遊びじゃない

「あ、今シーツ替えたから遠慮しないで休んで」

着替え終わってリビングに向かうと、私の姿を認めて満足そうに目を細めて寝室のドアを開けてる。

「あ…ごめん、なんか、服まで借りて」

「いいの、いいの」

ヘラヘラ笑って私を寝室に押しやると、ドアを閉めながら「おやすみ」と優しい声。

残されて、なんとなく自分の姿をもう一度見てみると、少しだけ大きいスウェットに包まれて、眼鏡姿。

あれ、これってあいつの好きな眼鏡女子じゃん。

…なのになんで手も出されないの、私。あいつって私のこと好きなんじゃないの?欲情するんじゃないの?

っていうか、そんなことより。

あぁ、腰痛い。

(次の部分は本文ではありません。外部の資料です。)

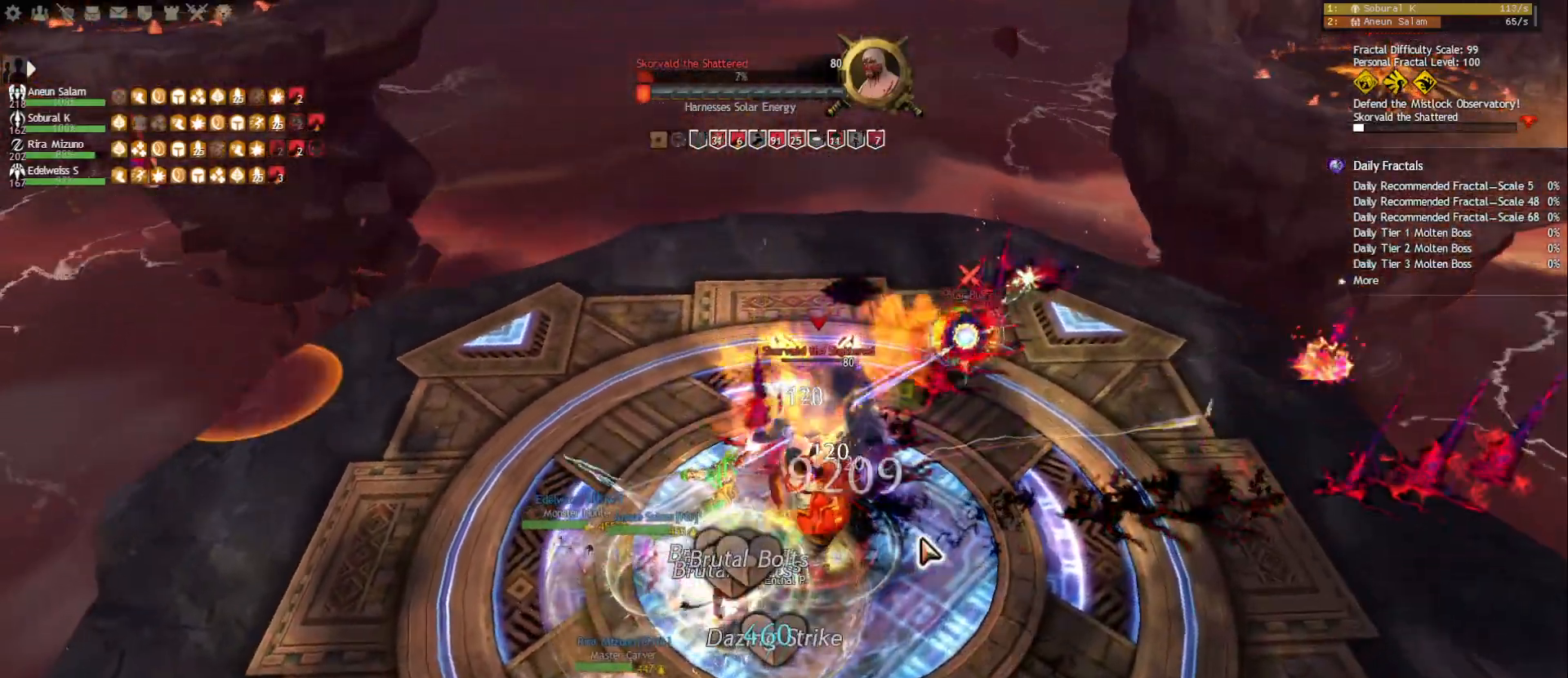
{"keys": [], "mouse": [], "events": [[83, "3", "up"], [117, "3", "down"], [217, "3", "up"], [250, "3", "down"], [350, "3", "up"], [383, "3", "down"], [483, "3", "up"]]}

遅れたせいなのかホルモン剤の影響なのか、いつもより格段にひどい生理痛。

皺ひとつなく整えられたベッドシーツに引き寄せられるように横たわる。

美織とランチしてたとこからあいつの匂いのスウェットを身に付けて、あいつのベッドに横になってるとこなんて想像もできなかったわ。

それでも、痛み止めか、もしくは意外と寝心地の良いベッドのおかげか、眼鏡を外したことでぼやける視界が徐々に狭まって、私はあっさりと眠ってしまった。